The Kelsey-Woodlawn/Mayfair Local Area Plan, released last year, did a nice job capturing the needs of pedestrians in those neighbourhoods. The plan is full of great ideas, from sidewalk construction for the well-used routes around the SaskPoly parking lot and St. Michael’s school just off 33rd to traffic calming around area parks to ensuring that a pedestrian walkway is part of the proposed overpass at Airport Drive and Circle.
However, PDF documents full of good intentions have a hard time in Saskatoon instantiating themselves into physical changes. The Mayfair LAP itself talking about the impressive sounding ‘Priority 1 List’ of streets that need sidewalk installation, but sidewalk installation has no funding in the City’s budget, making any tiered designation farcical.

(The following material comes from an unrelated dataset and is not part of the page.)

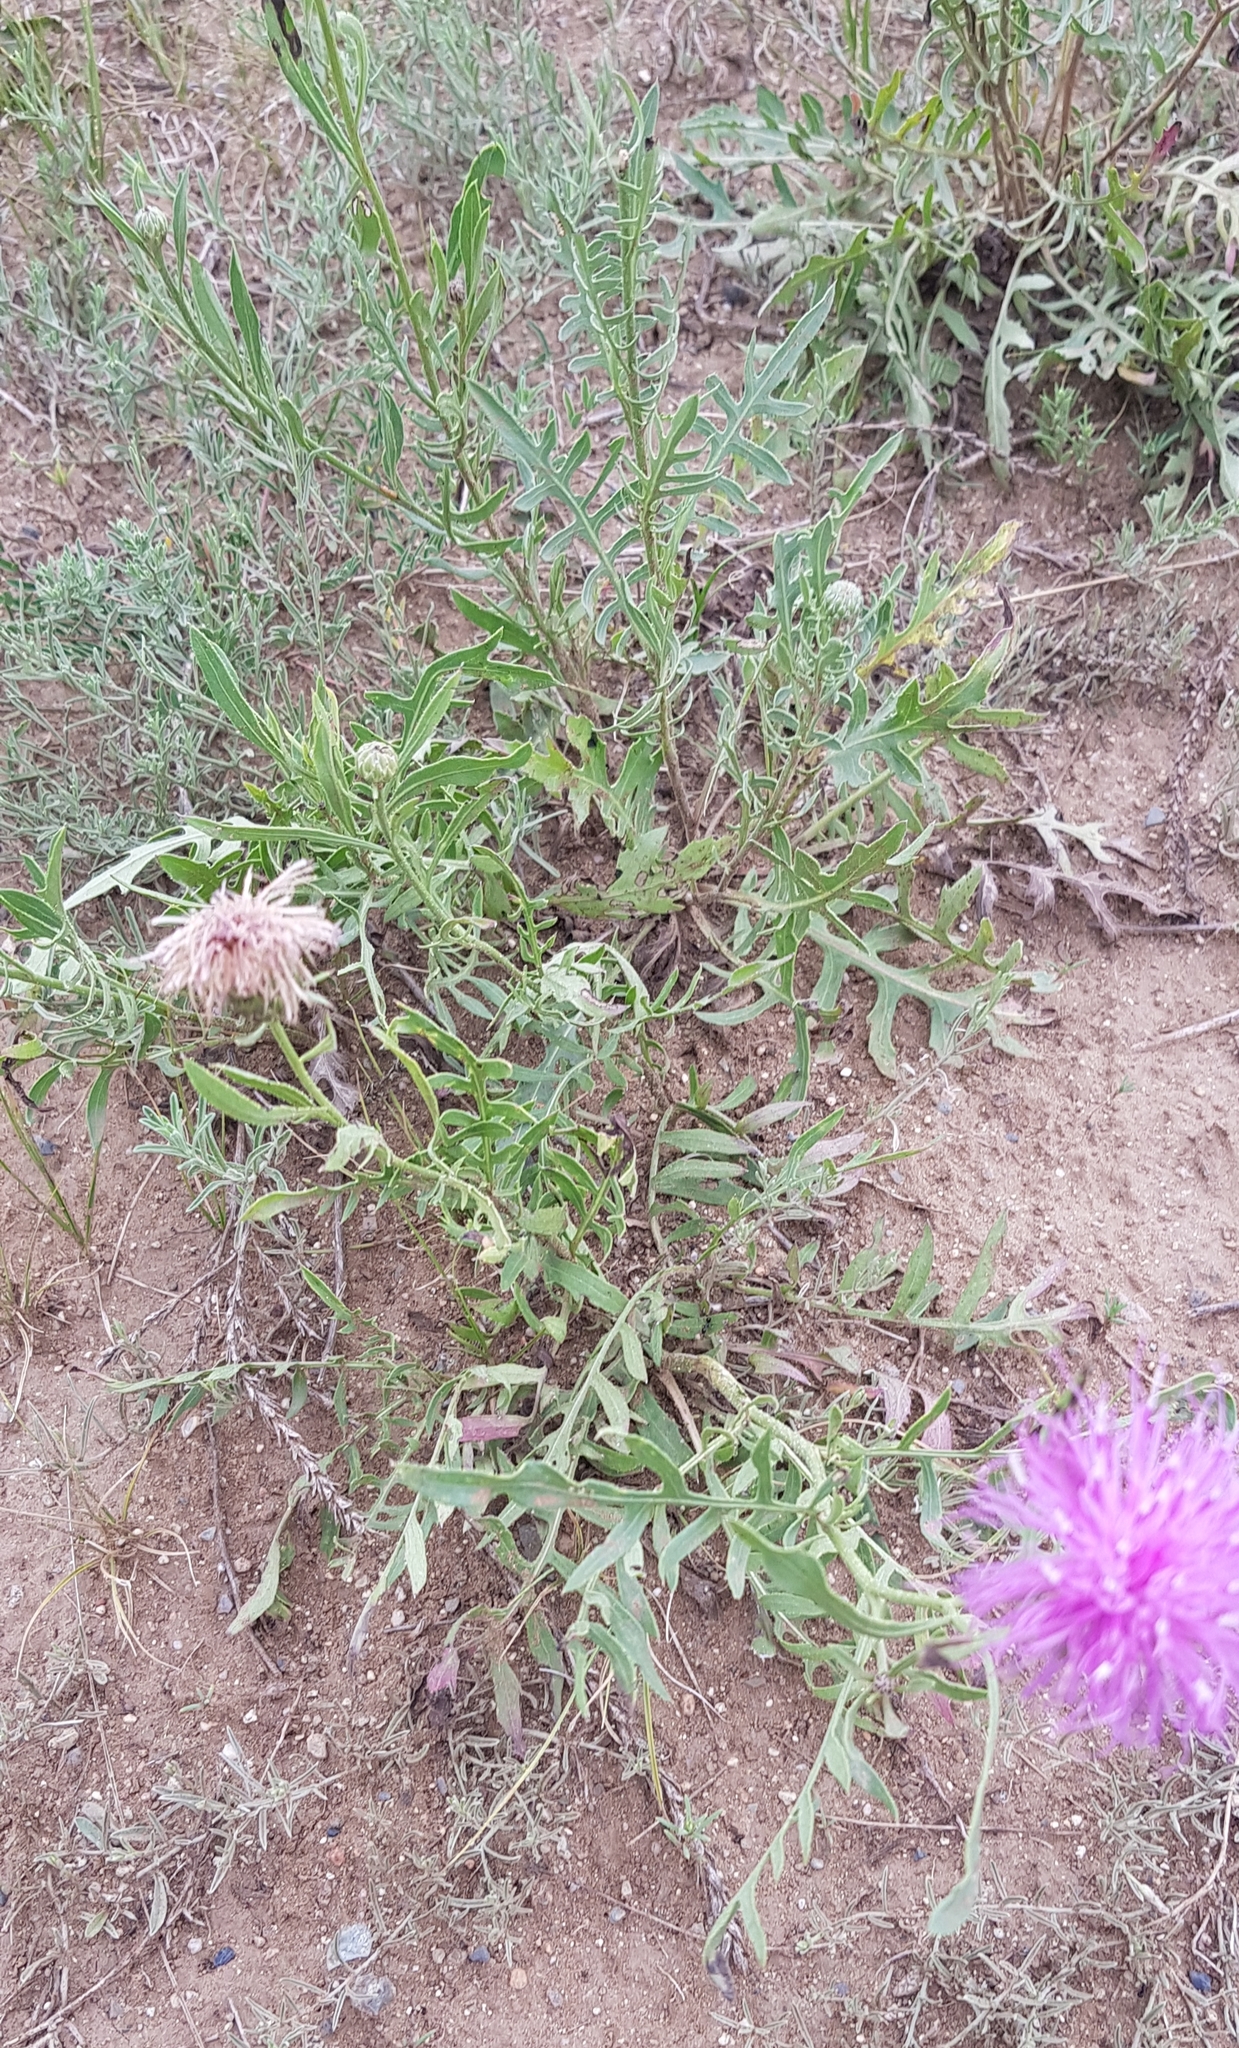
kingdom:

Another example of this disconnect between documents and reality happened recently when the City announced that the recently purchased rail line behind the Legion near 25th would be converted into a parking lot. This area was part of the proposed greenway areas in the North Downtown Master Plan. With the NDMP not anywhere near implementation this is not the worst idea in the world but it shows how long the cycle is to get any sort of pedestrian improvement finished, if ever.
Name a recent positive trend in walkable urbanism and Calgary’s politicians and planners are right on top of it. The city released their Complete Streets plan in 2014, forcing all new and retrofit road construction to be designed for safety and convenience for all traffic modes. While not yet reaching the standards required by Vision Zero Initiatives this plan was a great step forward and included actual bylaws to enforce the city’s vision.
Last month, Calgary followed up on their Complete Streets plan by releasing the new Pedestrian Strategy Report. This is a fantastic read on the current state of pedestrian-focused design in North America and lays out clear goals for Calgary to increase its walk share from 11.7% currently to 15% by 2025. The city will get there by first focusing on safety changes and small capital projects in the existing pedestrian network: mid-block crossings, lower residential speed limits and building sidewalk infill.
This plan is a great example for what our own city’s Growing Forward Active Transportation plan should look like and also serves as a great primer for getting up-to-date on the latest in walk-centered urbanism. Calgary has always been an aspirational model for Saskatoon, let’s follow their lead on making walkable urban design a priority.
Plus Calgary is building a fricking Circle Drive for trails!